ロシア・ウクライナへの依存度を確認

 筆者は、ウクライナ危機は長期化すると考えています。危機という混乱を利用して存在感を高める国(危機終息を望まない国)が出てきたり、危機を終わらせるための組織(国連)が機能不全を起こしていたりするためです。勃発から1年半以上が経過し、次第に人々の頭の中から危機の存在が薄れつつあることも、危機を長引かせる大きな要因になり得ます。

 このため、ウクライナとロシアの小麦が、危機勃発前と同じように供給される日は当面来ないと考えています。今後、もともとウクライナとロシアが小麦を輸出していた国々では、じわじわと負の影響が出始めると考えられます。以下は、危機勃発直前(2021年)のウクライナとロシアが小麦を輸出していた国々です。

図:ロシアとウクライナの主要輸出先(金額ベース 上位10位)(2021年)

出所:OEC(The Observatory of Economic Complexity)のデータをもとに筆者作成

 危機を勃発させてウクライナの穀物を事実上掌握したことで、ロシアはもともとウクライナの主要輸出国だった国々にも影響力を行使できるようになりました。

 ロシアにとって「資源の武器利用」は常套手段です。「自国(ロシア)の小麦を出さない」に加え、「ウクライナの小麦を出させない」というカードをちらつかせるだけで、依存度が高い国に心理的な圧力をかけることができます。
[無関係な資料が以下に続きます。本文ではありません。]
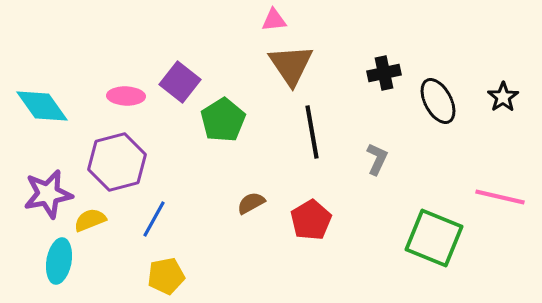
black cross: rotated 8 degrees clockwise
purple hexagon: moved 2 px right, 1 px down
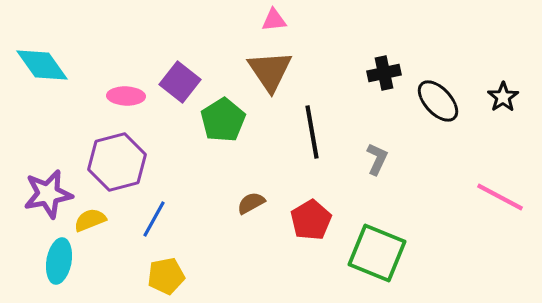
brown triangle: moved 21 px left, 6 px down
black ellipse: rotated 15 degrees counterclockwise
cyan diamond: moved 41 px up
pink line: rotated 15 degrees clockwise
green square: moved 57 px left, 15 px down
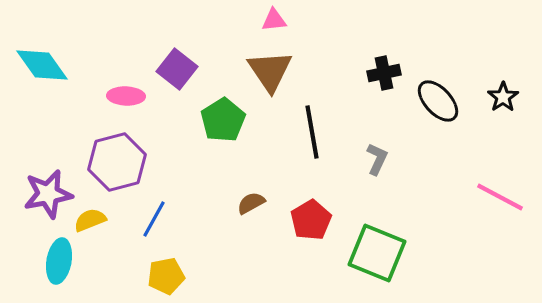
purple square: moved 3 px left, 13 px up
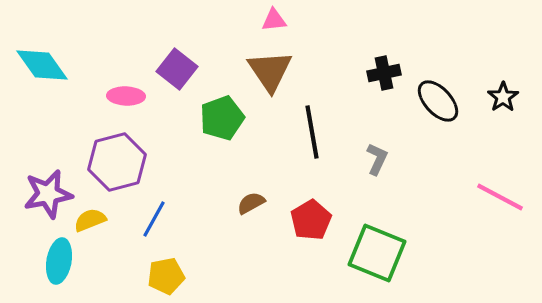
green pentagon: moved 1 px left, 2 px up; rotated 12 degrees clockwise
 ロシアとウクライナへの依存度(合計)は、トルコが87.2%、パキスタンが77.5%です。そのほか、先日「BRICSプラス」の一因になることが決まったエジプト(72.7%)、エチオピア(55.7%)、サウジアラビア(43.6%)も、強く依存しています。

 こうした依存度が高い国々は、ロシアの「言うことを聞く」ことによって、その見返り(小麦の融通)を享受できるかもしれません。